Macron der Ver­ständ­nis­volle, soll beim Leser ankommen. Dass die Mit­tel­schicht nicht für die Krisen der Ver­gan­genheit zahlt, sondern nur für die Politik Macrons zahlen soll, das wird ausgeblendet.

Und anstatt auf die For­de­rungen der Demons­tranten ein­zu­gehen, zeigt der Spiegel Ver­ständnis für Macron: Die Bewegung der Gelb­westen „gilt als bislang größte Her­aus­for­derung für den jungen Staatschef. Die “Gelb­westen” wenden sich gegen die Reform­po­litik der Mitte-Regierung, einige fordern auch den Rück­tritt Macrons. Immer wieder kam es in den ver­gan­genen zwei Monaten zu Ausschreitungen“

Hier ist gut zu sehen, wie subtil dabei gear­beitet wird. Ein „junger Staatschef“, das klingt sym­pa­thisch, „Reform­po­litik“, das klingt auch gut und natürlich redet der Spiegel von einer „Mitte-Regierung“, denn wir haben ja zwanzig Jahre gelernt, dass die poli­tische Mitte gut ist und damit Macron schon quasi einer von uns. Im Gegensatz zum auf diese Weise zum Sym­pa­thie­träger ver­klärten Macron, wird über die Gelb­westen nur im Zusam­menhang mit Aus­schrei­tungen berichtet, sie sind also die Unsym­pa­thi­schen im Spiegel.

Das ist psy­cho­lo­gisch geschickte Mei­nungs­mache, indem der Spiegel mit den beiden Par­teien ein­deutige Emo­tionen ver­knüpft: Macron ist jung und macht Reformen für die Mitte, die Gelb­westen machen Randale. So kommen diese For­mu­lie­rungen im Unter­be­wusstsein des Lesers an.

Aber wie sieht es mit der Rea­lität aus? Macrons „Reformen“ gehen ein­seitig zum Vorteil der Reichen im Land und zu Lasten der Mit­tel­schicht. Das kann man gut finden, aber es ist kaum so, dass die Mitte es gut findet, wenn alles zu ihren Lasten geht. Ergo ist Macron wohl kaum jemand aus der Mitte.

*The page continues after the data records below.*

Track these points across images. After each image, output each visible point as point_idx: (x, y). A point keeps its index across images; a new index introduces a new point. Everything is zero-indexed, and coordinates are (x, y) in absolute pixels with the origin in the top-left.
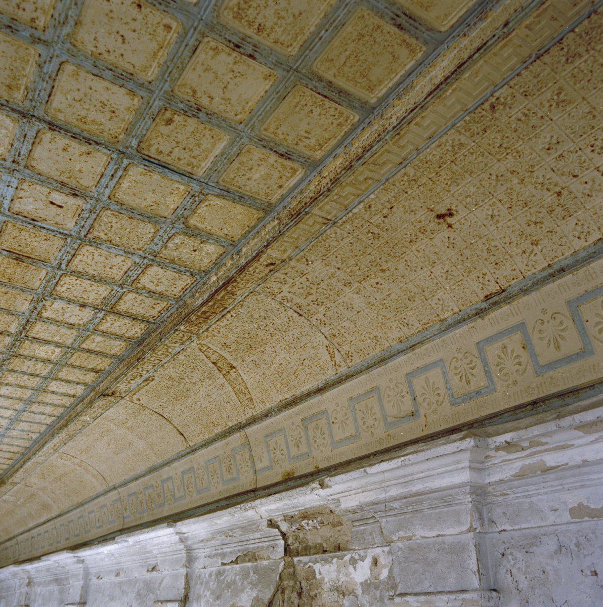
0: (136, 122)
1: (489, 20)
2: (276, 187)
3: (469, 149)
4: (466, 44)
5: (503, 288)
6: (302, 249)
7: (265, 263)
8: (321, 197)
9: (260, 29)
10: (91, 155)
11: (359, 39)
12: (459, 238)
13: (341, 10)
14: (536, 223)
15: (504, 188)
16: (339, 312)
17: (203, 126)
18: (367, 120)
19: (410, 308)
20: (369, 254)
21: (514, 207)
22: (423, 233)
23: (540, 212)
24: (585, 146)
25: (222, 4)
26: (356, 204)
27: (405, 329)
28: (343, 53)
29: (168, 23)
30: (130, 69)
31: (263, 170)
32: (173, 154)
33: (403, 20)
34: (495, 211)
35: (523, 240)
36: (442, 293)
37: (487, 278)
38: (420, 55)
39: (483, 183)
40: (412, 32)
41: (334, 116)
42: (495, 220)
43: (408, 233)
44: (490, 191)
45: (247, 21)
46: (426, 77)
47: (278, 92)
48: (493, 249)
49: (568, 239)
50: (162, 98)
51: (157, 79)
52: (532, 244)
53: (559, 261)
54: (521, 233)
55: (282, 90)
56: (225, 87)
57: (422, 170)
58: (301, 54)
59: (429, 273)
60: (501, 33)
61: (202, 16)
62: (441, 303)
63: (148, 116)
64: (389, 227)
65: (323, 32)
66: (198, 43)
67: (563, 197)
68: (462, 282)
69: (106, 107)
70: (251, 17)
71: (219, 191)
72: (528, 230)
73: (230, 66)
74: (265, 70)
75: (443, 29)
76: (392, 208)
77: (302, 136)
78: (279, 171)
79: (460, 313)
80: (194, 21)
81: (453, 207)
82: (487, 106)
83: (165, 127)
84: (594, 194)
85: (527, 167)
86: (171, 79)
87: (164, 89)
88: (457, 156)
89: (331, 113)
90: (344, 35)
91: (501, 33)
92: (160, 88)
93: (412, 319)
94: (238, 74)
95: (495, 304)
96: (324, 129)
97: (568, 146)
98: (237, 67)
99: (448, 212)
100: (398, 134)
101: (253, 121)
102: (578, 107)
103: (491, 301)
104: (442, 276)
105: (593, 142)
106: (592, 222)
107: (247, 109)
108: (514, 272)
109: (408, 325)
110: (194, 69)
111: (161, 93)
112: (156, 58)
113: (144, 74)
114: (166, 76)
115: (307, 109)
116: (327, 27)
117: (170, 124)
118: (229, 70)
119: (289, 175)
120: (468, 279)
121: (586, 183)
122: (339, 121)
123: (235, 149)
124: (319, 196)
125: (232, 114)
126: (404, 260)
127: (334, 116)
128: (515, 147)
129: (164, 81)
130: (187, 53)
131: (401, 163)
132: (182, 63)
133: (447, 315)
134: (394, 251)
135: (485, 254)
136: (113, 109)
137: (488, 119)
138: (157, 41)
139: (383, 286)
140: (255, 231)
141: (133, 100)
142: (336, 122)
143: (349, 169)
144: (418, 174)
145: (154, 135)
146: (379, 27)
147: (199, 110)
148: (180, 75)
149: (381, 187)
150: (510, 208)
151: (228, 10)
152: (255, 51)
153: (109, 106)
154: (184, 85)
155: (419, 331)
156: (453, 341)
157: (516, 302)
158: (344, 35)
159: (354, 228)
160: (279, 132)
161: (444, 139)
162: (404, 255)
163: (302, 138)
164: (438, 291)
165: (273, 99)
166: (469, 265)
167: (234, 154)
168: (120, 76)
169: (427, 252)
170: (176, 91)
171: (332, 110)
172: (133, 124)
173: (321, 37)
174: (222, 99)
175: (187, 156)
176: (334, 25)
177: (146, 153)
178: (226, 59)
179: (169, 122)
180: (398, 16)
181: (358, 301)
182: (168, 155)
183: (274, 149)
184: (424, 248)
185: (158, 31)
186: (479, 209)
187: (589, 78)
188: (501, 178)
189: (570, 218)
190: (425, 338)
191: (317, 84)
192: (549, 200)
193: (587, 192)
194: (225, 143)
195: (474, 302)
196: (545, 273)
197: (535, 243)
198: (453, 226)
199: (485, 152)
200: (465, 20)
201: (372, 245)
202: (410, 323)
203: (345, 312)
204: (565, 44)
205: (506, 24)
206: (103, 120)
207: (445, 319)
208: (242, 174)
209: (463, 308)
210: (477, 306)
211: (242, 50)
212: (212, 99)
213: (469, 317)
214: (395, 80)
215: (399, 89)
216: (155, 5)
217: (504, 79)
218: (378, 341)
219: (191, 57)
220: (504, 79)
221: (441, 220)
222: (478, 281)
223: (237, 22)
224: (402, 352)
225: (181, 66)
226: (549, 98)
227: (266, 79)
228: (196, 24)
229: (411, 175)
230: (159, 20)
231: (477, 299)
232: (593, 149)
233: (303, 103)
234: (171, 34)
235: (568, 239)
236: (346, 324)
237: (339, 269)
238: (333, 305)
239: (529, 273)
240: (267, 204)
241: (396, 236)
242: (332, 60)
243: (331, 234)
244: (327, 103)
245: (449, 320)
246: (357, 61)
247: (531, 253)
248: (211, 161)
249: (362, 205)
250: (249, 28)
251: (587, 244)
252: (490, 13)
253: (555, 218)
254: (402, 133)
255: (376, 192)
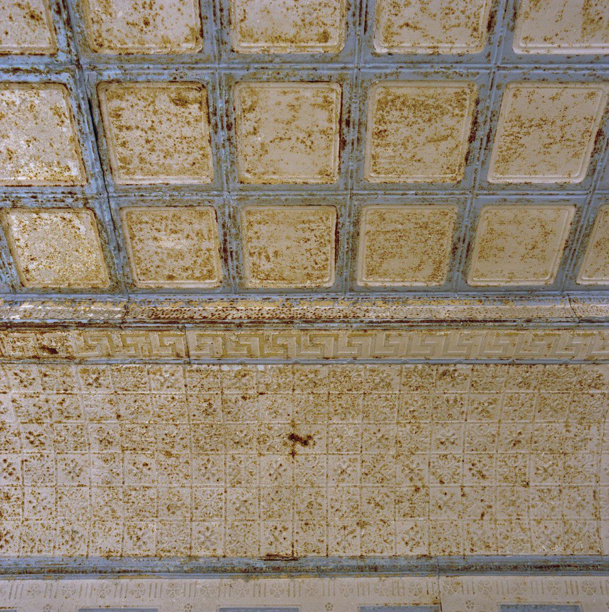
0: (151, 61)
1: (508, 307)
2: (166, 273)
3: (388, 394)
4: (480, 310)
5: (295, 555)
6: (110, 362)
7: (45, 343)
8: (222, 325)
9: (380, 134)
10: (33, 22)
11: (421, 227)
12: (291, 473)
13: (444, 193)
14: (377, 505)
15: (377, 452)
16: (51, 471)
17: (205, 143)
18: (333, 295)
19: (160, 518)
20: (176, 425)
21: (369, 476)
22: (259, 443)
23: (388, 496)
24: (469, 461)
25: (391, 81)
26: (237, 362)
27: (129, 544)
28: (397, 223)
29: (331, 35)
30: (237, 16)
31: (183, 245)
32: (129, 133)
33: (462, 247)
34: (350, 468)
35: (351, 514)
36: (218, 523)
37: (284, 534)
38: (434, 284)
39: (365, 434)
40: (454, 263)
41: (316, 264)
42: (342, 477)
43: (245, 433)
44: (363, 445)
45: (382, 116)
46: (424, 305)
47: (313, 195)
48: (316, 506)
49: (396, 539)
50: (217, 76)
51: (244, 57)
52: (358, 524)
53: (375, 557)
54: (356, 506)
55: (318, 197)
56: (281, 139)
57: (333, 380)
58: (376, 188)
59: (222, 490)
60: (520, 324)
61: (364, 67)
62: (208, 534)
63: (174, 71)
64: (235, 411)
65: (413, 192)
66: (327, 80)
67: (418, 495)
68: (251, 522)
69: (147, 11)
70: (389, 118)
71: (107, 218)
72: (365, 507)
73: (315, 129)
74: (333, 164)
75: (469, 282)
76: (261, 394)
77: (266, 252)
78: (195, 262)
79: (222, 559)
80: (352, 63)
81: (315, 438)
82: (442, 369)
83: (168, 99)
84: (444, 509)
85: (413, 446)
86: (255, 74)
87: (233, 72)
88: (374, 392)
89: (318, 260)
90: (418, 211)
91: (520, 324)
92: (231, 66)
93: (150, 534)
94: (309, 143)
95: (277, 570)
96: (292, 266)
97: (457, 451)
98: (318, 135)
99: (306, 439)
100: (365, 331)
101: (253, 193)
102: (491, 425)
103: (272, 563)
104: (234, 503)
105: (476, 462)
106: (427, 535)
107: (266, 177)
108: (319, 544)
109: (139, 539)
110: (285, 93)
111: (223, 72)
112: (273, 42)
113: (239, 37)
114: (256, 66)
115: (308, 234)
116: (420, 192)
117: (177, 105)
118: (309, 130)
119: (197, 274)
120: (262, 524)
121: (446, 494)
122: (313, 272)
123: (195, 198)
124: (220, 323)
125: (247, 166)
126: (207, 457)
127: (316, 264)
128: (421, 421)
129: (246, 66)
130: (305, 74)
131: (327, 358)
132: (288, 75)
133: (202, 553)
134: (208, 441)
135: (302, 507)
136: (152, 21)
137: (431, 380)
138: (298, 33)
139: (149, 472)
140: (73, 296)
141: (187, 40)
142: (309, 270)
143: (285, 323)
144: (325, 381)
145: (144, 93)
146: (442, 234)
147: (229, 127)
148: (268, 81)
149: (280, 366)
150: (366, 474)
151: (384, 90)
152: (353, 144)
153: (153, 13)
154: (253, 92)
155: (148, 556)
156: (188, 590)
157: (300, 580)
158: (418, 211)
159: (199, 385)
160: (256, 227)
161: (382, 368)
162: (213, 452)
163: (264, 254)
164: (216, 518)
165: (300, 195)
166: (275, 509)
167: (187, 201)
168: (218, 7)
169: (242, 466)
170: (238, 88)
171: (324, 257)
172: (145, 58)
173: (406, 194)
174: (262, 144)
175: (137, 150)
176: (426, 197)
177: (103, 97)
178: (326, 120)
179: (181, 102)
180: (464, 240)
181: (95, 471)
182: (120, 128)
183: (228, 238)
184: (242, 459)
185: (313, 28)
186: (338, 456)
187: (517, 408)
188: (384, 441)
189: (409, 519)
190: (150, 569)
191: (348, 224)
192: (405, 489)
193: (441, 503)
194: (196, 182)
195: (249, 554)
196: (354, 563)
197: (362, 525)
198: (295, 456)
199: (397, 407)
200: (488, 291)
201: (192, 418)
202: (144, 539)
203: (61, 475)
204: (532, 370)
205: (529, 321)
206: (120, 14)
207: (196, 558)
208: (159, 227)
209: (229, 554)
210: (251, 562)
211: (345, 130)
212: (255, 134)
213: (233, 570)
214: (396, 284)
215: (388, 295)
216: (349, 9)
217: (477, 359)
218: (73, 539)
219: (302, 81)
220: (477, 359)
221: (290, 443)
222: (272, 532)
223: (376, 107)
224: (100, 572)
225: (281, 76)
226: (482, 401)
227: (320, 173)
228: (351, 66)
229: (319, 377)
230: (328, 22)
231: (256, 553)
232: (472, 467)
233: (313, 226)
234: (318, 45)
235: (396, 539)
236: (46, 492)
237: (119, 416)
238: (52, 456)
239: (335, 554)
240: (130, 281)
241: (228, 426)
242: (384, 219)
243: (166, 372)
244: (330, 249)
245: (201, 561)
246: (397, 241)
247: (352, 532)
248: (153, 182)
249: (240, 367)
250: (375, 123)
251: (410, 554)
252: (511, 303)
253: (397, 511)
254: (369, 332)
255: (270, 366)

Und die Gelb­westen? Sie sind in ihrer Mehrheit friedlich, letztes Wochenende waren 80.000 auf den Straßen und einige hundert haben tat­sächlich ran­da­liert. Aller­dings sind bei solchen Demos die Chaoten immer dabei, das lässt sich nicht ver­hindern. Aber sie sind in Frank­reich eine sehr kleine Min­derheit, auch wenn die Presse fast nur über sie berichtet.

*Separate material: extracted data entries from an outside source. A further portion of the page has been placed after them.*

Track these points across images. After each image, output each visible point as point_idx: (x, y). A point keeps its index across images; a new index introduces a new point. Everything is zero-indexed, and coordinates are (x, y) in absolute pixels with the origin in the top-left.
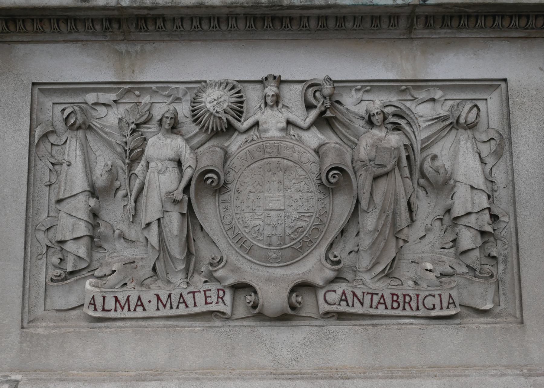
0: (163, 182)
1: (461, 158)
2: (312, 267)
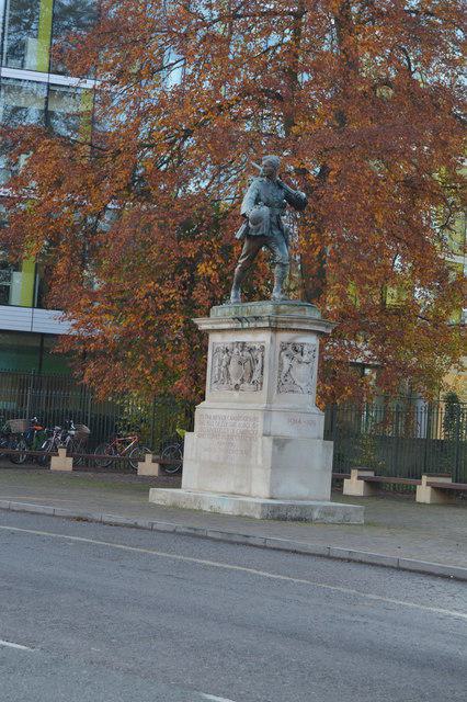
0: (224, 363)
1: (259, 357)
2: (239, 382)
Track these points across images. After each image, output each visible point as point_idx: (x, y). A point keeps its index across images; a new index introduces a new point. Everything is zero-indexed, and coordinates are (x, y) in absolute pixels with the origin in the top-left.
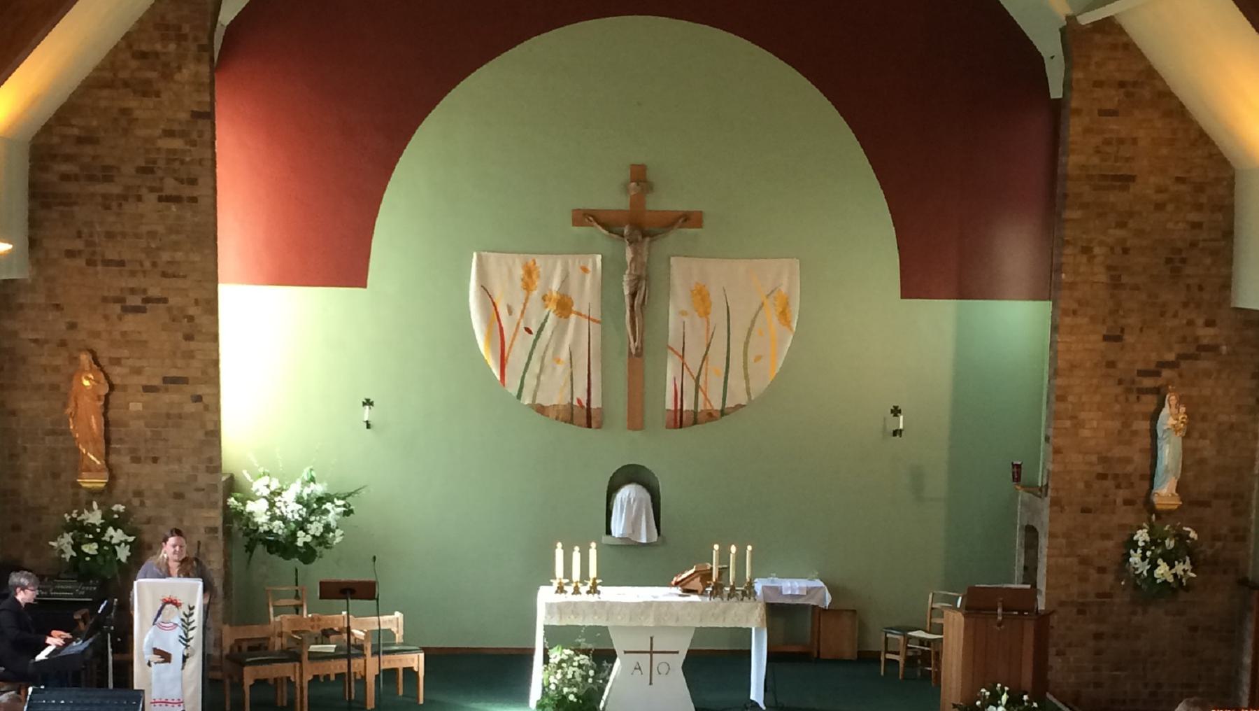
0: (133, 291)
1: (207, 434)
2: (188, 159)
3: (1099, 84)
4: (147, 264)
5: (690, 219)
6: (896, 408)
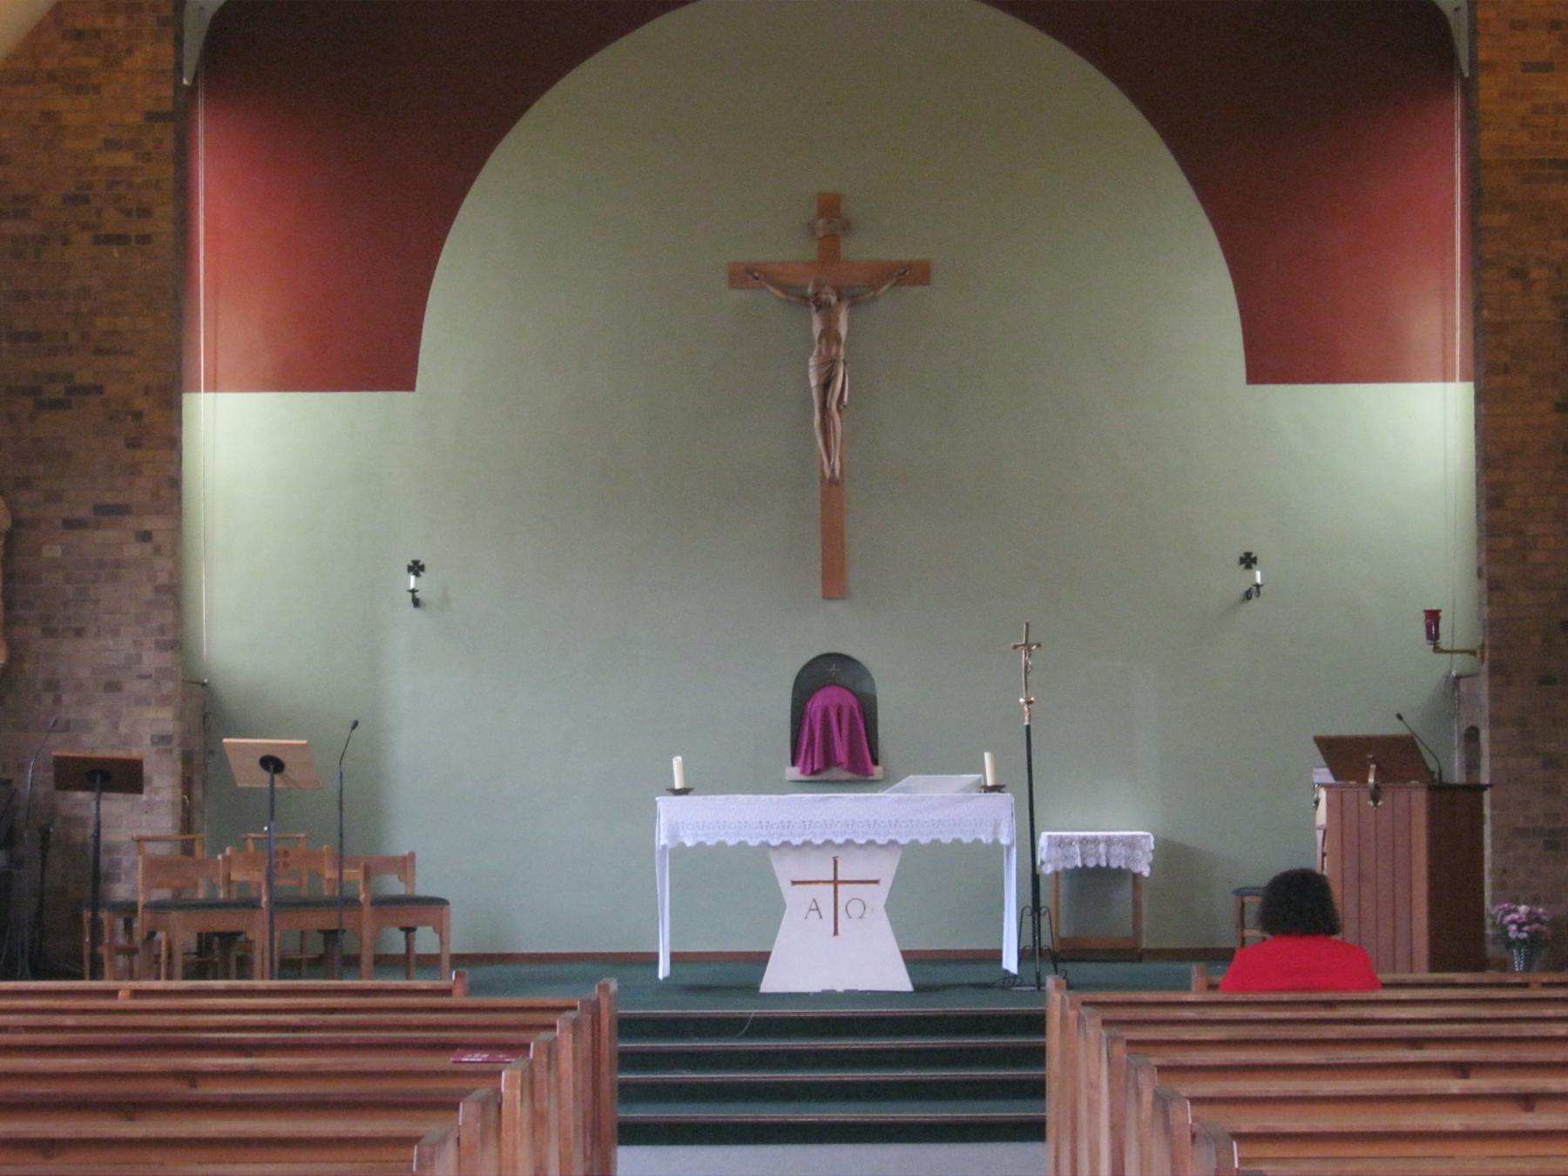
0: (52, 378)
1: (159, 589)
2: (139, 180)
3: (1520, 26)
4: (74, 338)
5: (914, 274)
6: (1248, 555)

Aber die subtile Mei­nungs­mache im Spiegel ist damit nicht vorbei: „Im Streit um die Ver­mö­gen­steuer signa­li­sierte Macron Gesprächs­be­reit­schaft. Die Frage sei für ihn “weder ein Tabu noch ein Totem”, sagte der sozi­al­li­berale Staatschef.“

Hier bringt der Spiegel es fertig, nur mit For­mu­lie­rungen alles zu ver­drehen. Macron ist angeblich bereit, über die Ver­mö­gens­steuer zu reden (obwohl er genau das immer abge­lehnt hat) und natürlich ist er nun für den Spiegel ein „sozi­al­li­be­raler Staatschef“.

Klingt super, aber welche von seinen Maß­nahmen war sozial? Ich kann mich an keine erinnern und frage mich, wie der Spiegel zu dieser Bezeichnung für einen neo­li­be­ralen Hard­liner kommt.

Aber klingt alles ganz sym­pa­thisch im Spiegel, man darf es nur nicht hinterfragen.

Nachtrag: Es gibt immer mehr aktuelle Mel­dungen, dass in Frank­reich die Polizei mit G36 Gewehren aus­ge­rüstet wird, die nicht mit Gum­mi­ge­schossen, sondern mit scharfer Munition geladen werden. Das ist nichts, was die Gelb­westen beru­higen wird, eher im Gegenteil. Trotz der vielen Mel­dungen und Videos auf Youtube über Poli­zei­gewalt bei den Demos, haben bisher nur noch mehr Wider­stand und stei­gende Zahlen von Demons­tranten pro­vo­ziert. Man möchte sich nicht vor­stellen, was pas­siert, wenn die Polizei tat­sächlich beginnt, auf Demons­tranten zu schießen.

Dazu passt, dass der ehe­malige fran­zö­sische Minister für Jugend und Kultur den Einsatz von scharfer Munition gefordert hat.

Aber all dies findet sich in den Artikeln, die der Spiegel über den sozialen Macron schreibt.